Las ocho de la tarde. Una hora después de la señalada en la tarjeta fueron apareciendo tímidamente algunos personajes. Eran novatos. No sabían que las normas, no escritas, sobre el comportamiento social de los "ilustres" aconsejan retardar la puntualidad en al menos hora y media, para estar más próximos al momento álgido de la reunión: la entrada del invitado de honor.
Así pues era lógico su nerviosismo, sus miradas alrededor, sus preguntas a los camareros que, dicho sea de paso, vestían mejor que alguno de los recién llegados; de ahí su miedo a ser confundidos con la servidumbre.
Fuí, en esta ocasión, testigo ocular por mi condición de asalariado con graduación; puesto al que fuí alzado gracias a las buenas gestiones del INEM (mi cuñado trabaja allí), que atendiendo mi nivel académico me consiguió, por unas horas, la plaza de Jefe de Guardarropía en la sección: Pieles Auténticas; cargo de gran responsabilidad como se encargó de destacar mi superior, el Consejero de Asuntos Sociales, en las presentaciones.
Pude reconocer entre los advenedizos madrugadores a uno de mi pueblo, que sale mucho en las fotos, y su señora. Ostensiblemente desconcertados paseaban entre las mesas situadas a lo largo del amplio salón.
Era visible su inmadurez protocolaria, pues no sabían qué hacer con los huesos de las aceitunas. Hubiera sido terrible que algún meritorio hubiera hecho acto de presencia pillándoles en esa embarazosa situación que imposibilita el aplauso, es decir: con las manos plenas de pipos, como hubiera dicho mi abuela.
Por fortuna, la "alcaldesa" de mi pueblo vislumbró una maceta donde depositar la molesta carga, operación nada fácil al ser de diseño danés el citado objeto. Hizo partícipe del hallazgo a su consorte propinándole un codazo que a punto estuvo de costarle un ojo de la cara, al desabrochársele el grueso tirante de colores patrios.

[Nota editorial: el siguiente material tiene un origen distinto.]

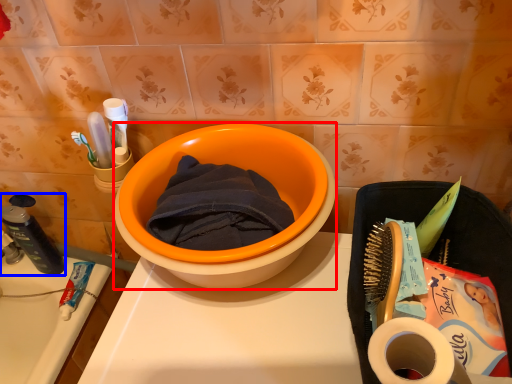
Question: Which object appears closest to the camera in this image, basin (highlighted by a red box) or stationery (highlighted by a blue box)?

Choices:
 (A) basin
 (B) stationery

Answer: (A)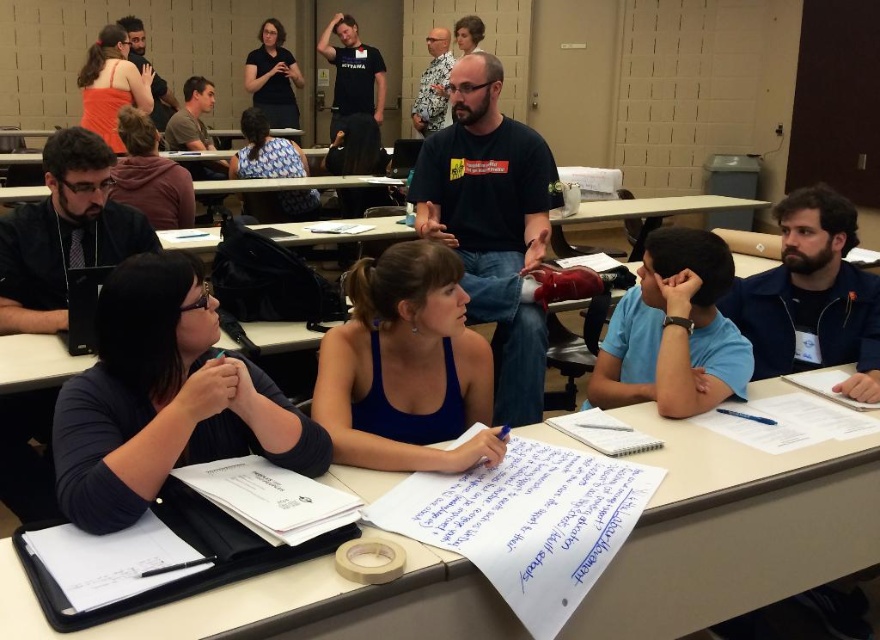
Is white paper at center shorter than dark blue shirt at left?

Yes.

Which is in front, point (651, 560) or point (180, 305)?

Positioned in front is point (180, 305).

Is point (462, 572) farther from camera compared to point (68, 396)?

No, it is not.

This screenshot has height=640, width=880. What are the coordinates of `white paper at center` in the screenshot? It's located at (732, 531).

Between point (680, 493) and point (357, 276), which one is positioned behind?

Point (357, 276)

Find the location of a particular element. The image size is (880, 640). white paper at center is located at coordinates (732, 531).

Identify the location of white paper at center. (732, 531).

Is dark blue shirt at left thinner than blue tank top at center?

No, dark blue shirt at left is not thinner than blue tank top at center.

Does dark blue shirt at left lie in front of blue tank top at center?

Yes, it is in front of blue tank top at center.

Locate an element on the screen. dark blue shirt at left is located at coordinates (165, 397).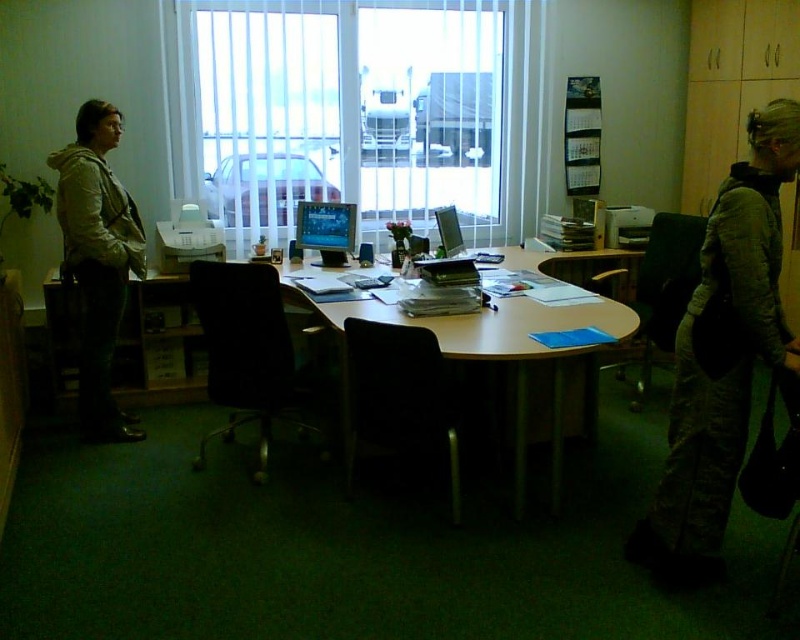
You are an office worker who needs to move the black fabric swivel chair at center to the other side of the room. Considering the white vertical blinds at center, will the chair fit through the space between the blinds and the wall?

The white vertical blinds at center are wider than the black fabric swivel chair at center, so the chair can fit through the space between the blinds and the wall.

You are organizing a meeting in this office and need to determine seating arrangements. The wooden table at center is where the meeting will take place. If you want to place an additional chair next to the existing black leather swivel chair at center, will there be enough space considering the table size?

The wooden table at center has a larger size compared to the black leather swivel chair at center, so there should be enough space to add another chair next to the existing black leather swivel chair at center.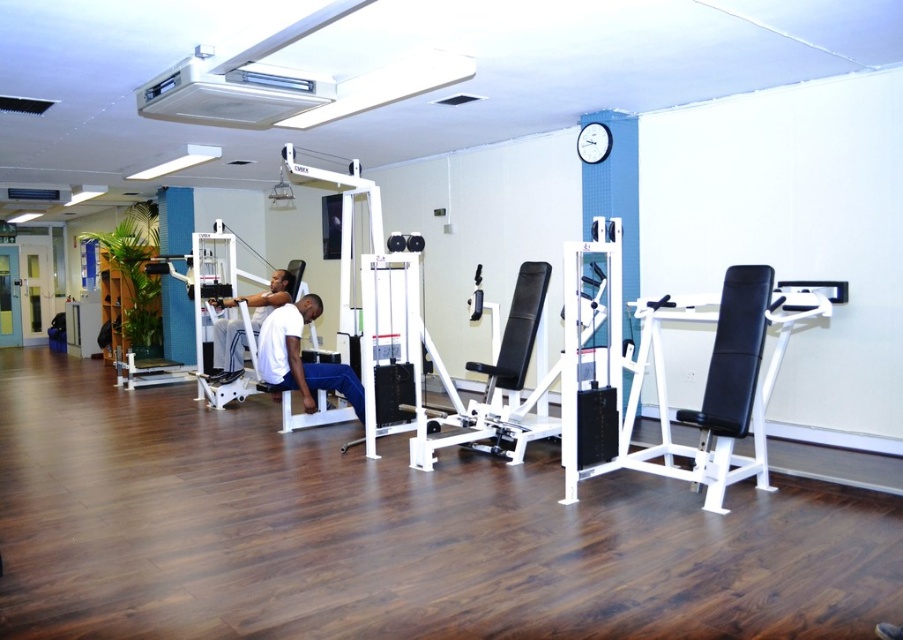
Does white matte bench at center appear over white matte weight machine at center?

No, white matte bench at center is not above white matte weight machine at center.

The height and width of the screenshot is (640, 903). What do you see at coordinates (301, 358) in the screenshot?
I see `white matte bench at center` at bounding box center [301, 358].

What do you see at coordinates (301, 358) in the screenshot? I see `white matte bench at center` at bounding box center [301, 358].

Find the location of a particular element. white matte bench at center is located at coordinates (301, 358).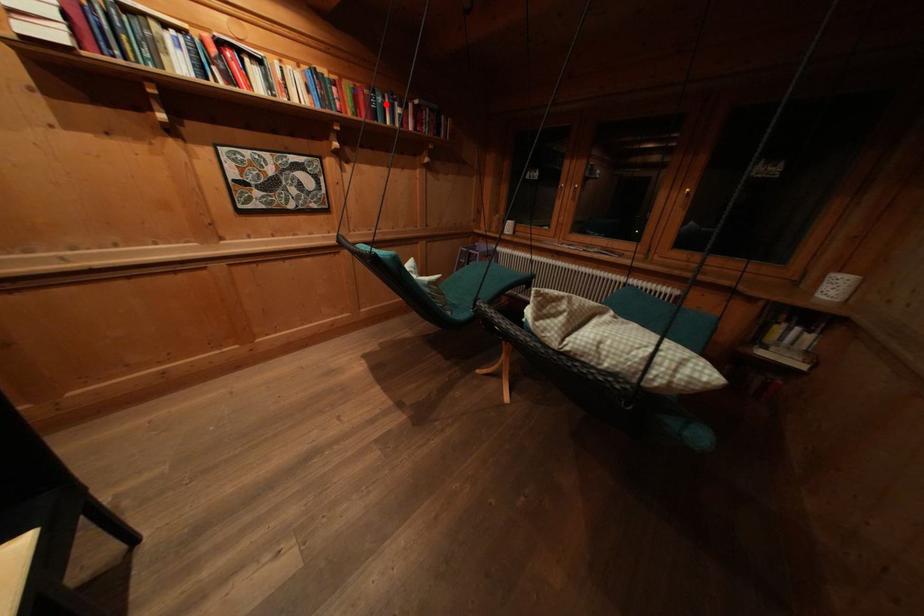
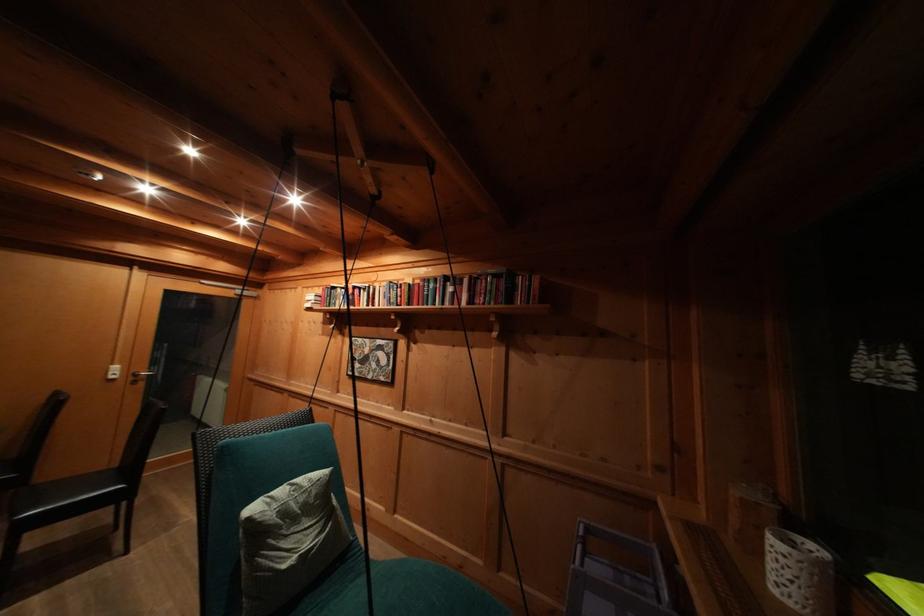
The point at the highlighted location is marked in the first image. Where is the corresponding point in the second image?

(438, 291)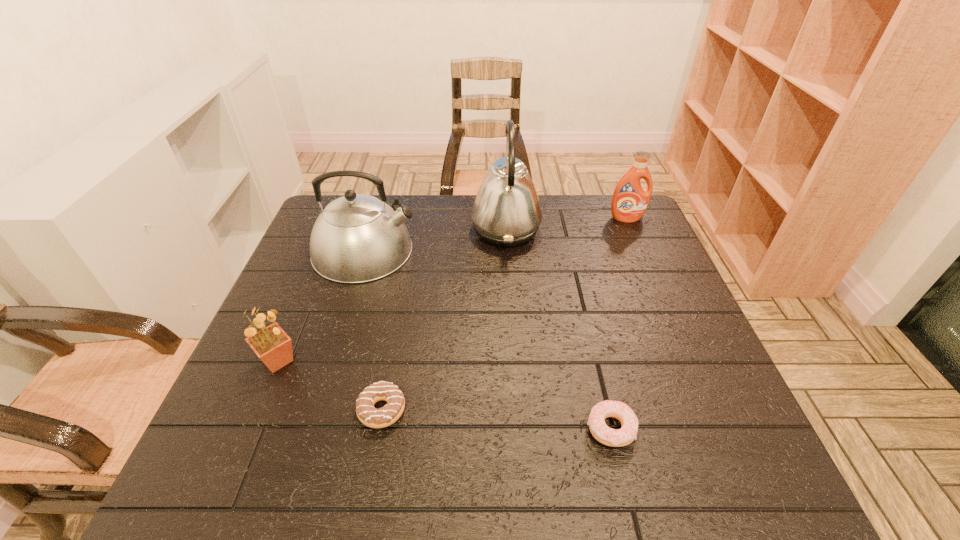
In order to click on empty space between the left kettle and the right doughnut in this screenshot , I will do `click(488, 340)`.

This screenshot has height=540, width=960. Find the location of `empty space between the fourth farthest object and the right doughnut`. empty space between the fourth farthest object and the right doughnut is located at coordinates (444, 395).

The image size is (960, 540). Identify the location of free point between the left doughnut and the fourth tallest object. (330, 385).

Find the location of `vacant space that's between the left doughnut and the right kettle`. vacant space that's between the left doughnut and the right kettle is located at coordinates (444, 320).

Image resolution: width=960 pixels, height=540 pixels. Identify the location of blank region between the sunflower and the left doughnut. (330, 385).

The height and width of the screenshot is (540, 960). In order to click on free area in between the left kettle and the fifth object from left to right in this screenshot , I will do `click(488, 340)`.

The image size is (960, 540). In order to click on vacant region between the fourth farthest object and the left doughnut in this screenshot , I will do `click(330, 385)`.

Locate an element on the screen. This screenshot has height=540, width=960. unoccupied position between the tallest object and the sunflower is located at coordinates (392, 295).

The width and height of the screenshot is (960, 540). Identify the location of vacant area between the left kettle and the left doughnut. (373, 330).

Locate an element on the screen. This screenshot has height=540, width=960. the fifth closest object relative to the taller kettle is located at coordinates (273, 346).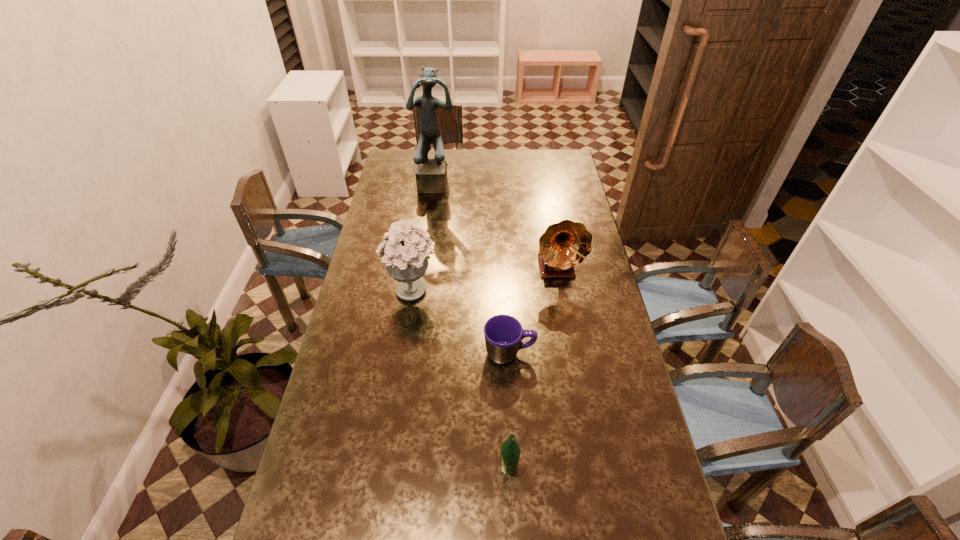
The height and width of the screenshot is (540, 960). In order to click on vacant point located 0.160m on the horn of the rightmost object in this screenshot , I will do `click(565, 321)`.

Image resolution: width=960 pixels, height=540 pixels. Find the location of `free space located on the right of the bottle`. free space located on the right of the bottle is located at coordinates (629, 466).

At what (x,y) coordinates should I click in order to perform the action: click on vacant area situated with the handle on the side of the shortest object. Please return your answer as a coordinate pair (x, y). Looking at the image, I should click on (601, 353).

The width and height of the screenshot is (960, 540). Identify the location of object that is at the far edge. (431, 174).

At what (x,y) coordinates should I click in order to perform the action: click on sculpture present at the left edge. Please return your answer as a coordinate pair (x, y). The width and height of the screenshot is (960, 540). Looking at the image, I should click on (431, 174).

Where is `bouquet situated at the left edge`? Image resolution: width=960 pixels, height=540 pixels. bouquet situated at the left edge is located at coordinates (405, 254).

Image resolution: width=960 pixels, height=540 pixels. I want to click on object located at the right edge, so click(566, 244).

Identify the location of object that is at the far left corner. This screenshot has height=540, width=960. (431, 174).

In the image, there is a desktop. In order to click on free space at the left edge in this screenshot , I will do `click(399, 198)`.

In the image, there is a desktop. Where is `free region at the right edge`? This screenshot has height=540, width=960. free region at the right edge is located at coordinates (x=581, y=200).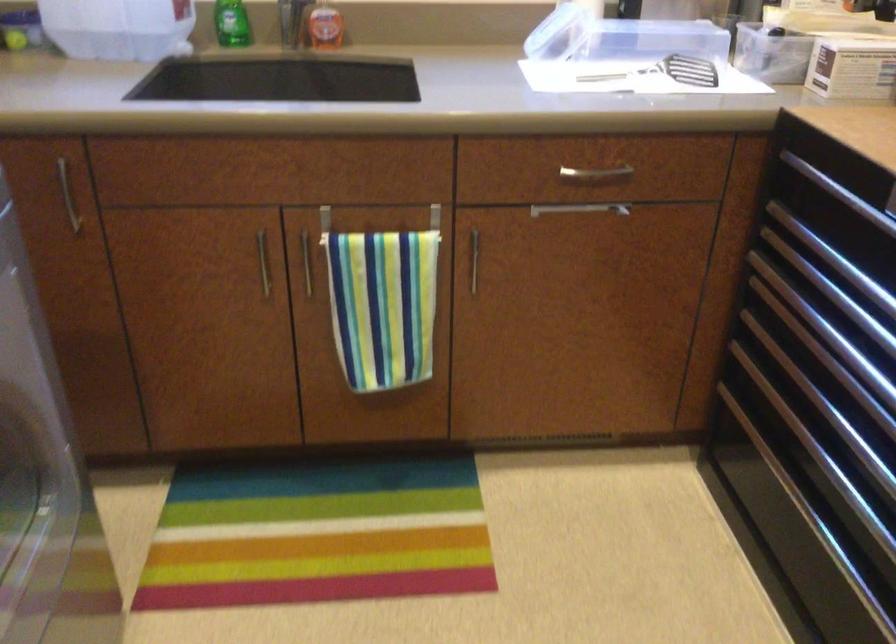
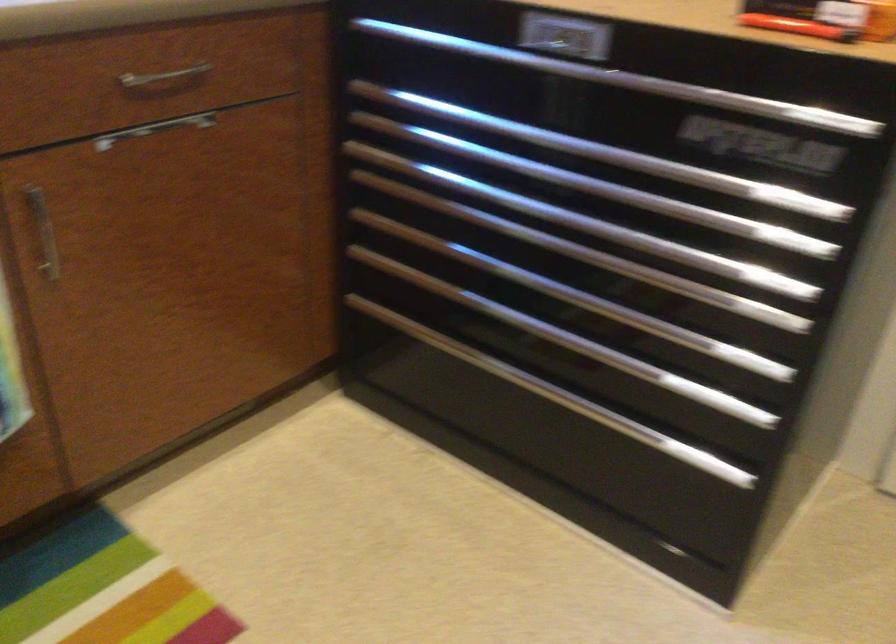
Question: How did the camera likely rotate?

Choices:
 (A) Left
 (B) Right
 (C) Up
 (D) Down

Answer: (B)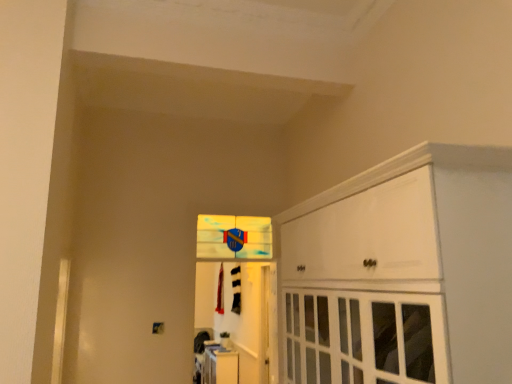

Poco a poco el salón se fue poblando de perfumes franceses, chinchillas de la América Meridional, trajes parisinos, zapatos y bolsos de cocodrilo amazónico y supongo que también de braguitas neoyorquinas y calzoncillos italianos.
También fueron ocupando su lugar las risitas, las inclinaciones de cabeza, los aplausecillos, los comedidos abrazos, los guiños cómplices y el serrín. Sí, aunque elemento plebeyo, el serrín era al parecer inexcusable cada año. Sus señorías estaban ya acostumbradas a las presencias de cuatro sirvientes que sembraban el suelo de esas mágicas virutas que impedían que nuestros banqueros, gobernantes y adláteres dieran con sus apreciados y bien forrados esqueletos sobre el mármol de Carrara.
Efectivamente, las añejas cosechas de vino y las recientes babas de los principiantes (boquiabiertos ante tan gran despliegue de clase y elegancia) dejaban el suelo apto para el patinaje.
Como es lógico, en una reunión de tan alta alcurnia, los diferentes corrillos formados trataban temas de gran interés social y reflejaban preocupación por el delicado momento que estaba viviendo esa personalidad andaluza, de todos conocida y la disyuntiva que se le planteaba en el inmediato futuro. Sin duda era aquella tarde el tema principal...Los grupos se hacían eco de sus últimas declaraciones y se apostaba por una u otra salida.
Momentos antes de la aparición estelar de la noche, cuando ya escaseaban los bogavantes y los exquisitos patés, la mayoría estaba convencida: debía olvidar, aún estaba a tiempo de rehacer su vida. Prácticamente por unanimidad dieron su bendición a la Pantoja para mandar al "Cachuli" a hacer puñetas (el de mi pueblo también votó a favor).
En esas estábamos cuando se apagaron y encendieron las luces en dos ocasiones, avisando de la llegada del deseado. Los invitados fueron acallando sus comentarios y abriendo pasillo. Todos pugnaban por colocarse en primera fila (el paisano lo consiguió aún a costa de perder la parienta).
¿Vendrá ella?, se preguntaban ellos. ¿Vendrá él?, se preguntaban ellas.
Se abrió la puerta. Alguien inició un tímido aplauso que al momento fue clamoroso. Transcurrió un minuto y cuando decrecían las palmas se oyeron unos pasos que avivaron las muestras de júbilo y fervor. Entonces entró un jornalero uniformado con chándal de mercadillo, gorra de marca de piensos, zapatillas hadidas (estas sí, con hache) y bolsa de deporte Seúl 88; se colocó en el centro de la sala y les hizo un colosal corte de mangas, acompañado de un grácil giro de 360º, digno de Nacho Duato. Todo transcurrió tan deprisa que cuando salió nuestro hombre, ellos, estupefactos y forzados por la inercia aún no habían dejado de aplaudir.